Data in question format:
________________________________________
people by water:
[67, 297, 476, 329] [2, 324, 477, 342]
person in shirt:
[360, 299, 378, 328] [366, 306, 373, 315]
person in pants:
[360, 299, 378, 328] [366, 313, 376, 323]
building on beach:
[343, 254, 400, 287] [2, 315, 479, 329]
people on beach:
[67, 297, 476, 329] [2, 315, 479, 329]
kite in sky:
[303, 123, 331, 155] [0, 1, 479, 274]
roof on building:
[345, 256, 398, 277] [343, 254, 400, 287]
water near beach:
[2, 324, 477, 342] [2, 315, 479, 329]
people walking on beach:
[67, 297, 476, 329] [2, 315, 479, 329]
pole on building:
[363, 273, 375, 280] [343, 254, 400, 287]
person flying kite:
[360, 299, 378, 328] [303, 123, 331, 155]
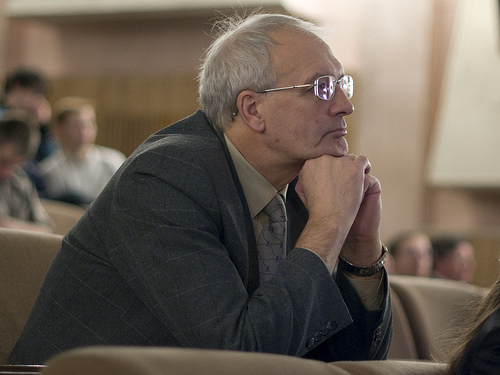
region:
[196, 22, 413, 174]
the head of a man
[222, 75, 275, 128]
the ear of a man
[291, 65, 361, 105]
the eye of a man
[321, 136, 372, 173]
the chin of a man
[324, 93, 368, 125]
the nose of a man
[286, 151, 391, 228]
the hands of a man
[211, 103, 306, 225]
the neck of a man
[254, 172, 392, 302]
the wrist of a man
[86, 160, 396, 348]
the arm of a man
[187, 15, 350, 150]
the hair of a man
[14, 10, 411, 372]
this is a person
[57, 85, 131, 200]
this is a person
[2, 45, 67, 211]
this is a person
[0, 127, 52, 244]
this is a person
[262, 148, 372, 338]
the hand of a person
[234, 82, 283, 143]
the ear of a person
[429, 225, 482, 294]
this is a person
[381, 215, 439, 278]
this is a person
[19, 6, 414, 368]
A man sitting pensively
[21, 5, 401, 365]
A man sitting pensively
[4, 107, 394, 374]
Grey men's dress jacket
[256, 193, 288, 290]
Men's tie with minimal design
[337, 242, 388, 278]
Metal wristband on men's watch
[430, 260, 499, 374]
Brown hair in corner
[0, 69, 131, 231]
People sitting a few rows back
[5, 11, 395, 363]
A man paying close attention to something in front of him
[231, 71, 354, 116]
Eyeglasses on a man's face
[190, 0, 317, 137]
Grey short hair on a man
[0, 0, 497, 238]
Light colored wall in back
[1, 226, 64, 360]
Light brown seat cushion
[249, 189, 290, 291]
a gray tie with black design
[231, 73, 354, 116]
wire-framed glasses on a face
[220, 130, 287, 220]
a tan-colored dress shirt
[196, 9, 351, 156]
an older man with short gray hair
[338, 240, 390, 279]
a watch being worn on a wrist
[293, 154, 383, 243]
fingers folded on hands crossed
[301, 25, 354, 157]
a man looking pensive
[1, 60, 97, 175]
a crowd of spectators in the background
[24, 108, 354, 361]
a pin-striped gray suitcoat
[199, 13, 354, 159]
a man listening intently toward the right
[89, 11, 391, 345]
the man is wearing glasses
________________________________________
Stated goal:
Copy every record above word for word, leaving out the pictures.

Response:
people by water:
[67, 297, 476, 329] [2, 324, 477, 342]
person in shirt:
[360, 299, 378, 328] [366, 306, 373, 315]
person in pants:
[360, 299, 378, 328] [366, 313, 376, 323]
building on beach:
[343, 254, 400, 287] [2, 315, 479, 329]
people on beach:
[67, 297, 476, 329] [2, 315, 479, 329]
kite in sky:
[303, 123, 331, 155] [0, 1, 479, 274]
roof on building:
[345, 256, 398, 277] [343, 254, 400, 287]
water near beach:
[2, 324, 477, 342] [2, 315, 479, 329]
people walking on beach:
[67, 297, 476, 329] [2, 315, 479, 329]
pole on building:
[363, 273, 375, 280] [343, 254, 400, 287]
person flying kite:
[360, 299, 378, 328] [303, 123, 331, 155]
region:
[196, 22, 413, 174]
the head of a man
[222, 75, 275, 128]
the ear of a man
[291, 65, 361, 105]
the eye of a man
[321, 136, 372, 173]
the chin of a man
[324, 93, 368, 125]
the nose of a man
[286, 151, 391, 228]
the hands of a man
[211, 103, 306, 225]
the neck of a man
[254, 172, 392, 302]
the wrist of a man
[86, 160, 396, 348]
the arm of a man
[187, 15, 350, 150]
the hair of a man
[14, 10, 411, 372]
this is a person
[57, 85, 131, 200]
this is a person
[2, 45, 67, 211]
this is a person
[0, 127, 52, 244]
this is a person
[262, 148, 372, 338]
the hand of a person
[234, 82, 283, 143]
the ear of a person
[429, 225, 482, 294]
this is a person
[381, 215, 439, 278]
this is a person
[19, 6, 414, 368]
A man sitting pensively
[21, 5, 401, 365]
A man sitting pensively
[4, 107, 394, 374]
Grey men's dress jacket
[256, 193, 288, 290]
Men's tie with minimal design
[337, 242, 388, 278]
Metal wristband on men's watch
[430, 260, 499, 374]
Brown hair in corner
[0, 69, 131, 231]
People sitting a few rows back
[5, 11, 395, 363]
A man paying close attention to something in front of him
[231, 71, 354, 116]
Eyeglasses on a man's face
[190, 0, 317, 137]
Grey short hair on a man
[0, 0, 497, 238]
Light colored wall in back
[1, 226, 64, 360]
Light brown seat cushion
[249, 189, 290, 291]
a gray tie with black design
[231, 73, 354, 116]
wire-framed glasses on a face
[220, 130, 287, 220]
a tan-colored dress shirt
[196, 9, 351, 156]
an older man with short gray hair
[338, 240, 390, 279]
a watch being worn on a wrist
[293, 154, 383, 243]
fingers folded on hands crossed
[301, 25, 354, 157]
a man looking pensive
[1, 60, 97, 175]
a crowd of spectators in the background
[24, 108, 354, 361]
a pin-striped gray suitcoat
[199, 13, 354, 159]
a man listening intently toward the right
[89, 11, 391, 345]
the man is wearing glasses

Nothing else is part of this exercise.